**** ENTRIES SHOWN ****
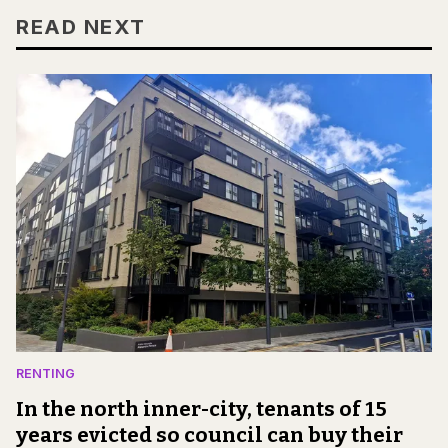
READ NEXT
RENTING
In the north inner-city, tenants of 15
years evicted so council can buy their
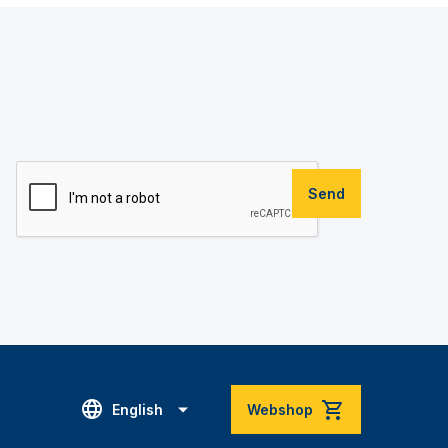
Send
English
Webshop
****
**** ENTRIES SHOWN ****
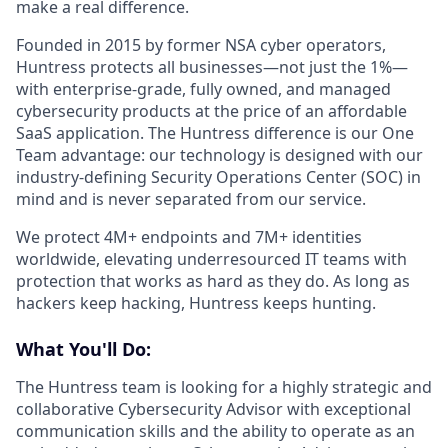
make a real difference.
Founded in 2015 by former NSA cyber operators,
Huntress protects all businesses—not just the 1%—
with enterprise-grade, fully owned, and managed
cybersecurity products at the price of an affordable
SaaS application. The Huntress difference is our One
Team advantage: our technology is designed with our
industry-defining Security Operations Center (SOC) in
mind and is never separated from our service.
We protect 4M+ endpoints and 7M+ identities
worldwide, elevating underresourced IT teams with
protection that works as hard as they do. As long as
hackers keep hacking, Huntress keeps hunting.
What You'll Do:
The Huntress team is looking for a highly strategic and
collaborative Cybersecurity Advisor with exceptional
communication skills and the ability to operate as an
****
### WORK TO COMPLETE:
Recast the lines between the one holding "make a real difference." and the one holding "communication skills and", inclusive, as a JSON list of strings with one string per line. Leave out any blank lines.

### ANSWER BELOW:
[
  "make a real difference.",
  "Founded in 2015 by former NSA cyber operators,",
  "Huntress protects all businesses—not just the 1%—",
  "with enterprise-grade, fully owned, and managed",
  "cybersecurity products at the price of an affordable",
  "SaaS application. The Huntress difference is our One",
  "Team advantage: our technology is designed with our",
  "industry-defining Security Operations Center (SOC) in",
  "mind and is never separated from our service.",
  "We protect 4M+ endpoints and 7M+ identities",
  "worldwide, elevating underresourced IT teams with",
  "protection that works as hard as they do. As long as",
  "hackers keep hacking, Huntress keeps hunting.",
  "What You'll Do:",
  "The Huntress team is looking for a highly strategic and",
  "collaborative Cybersecurity Advisor with exceptional",
  "communication skills and the ability to operate as an"
]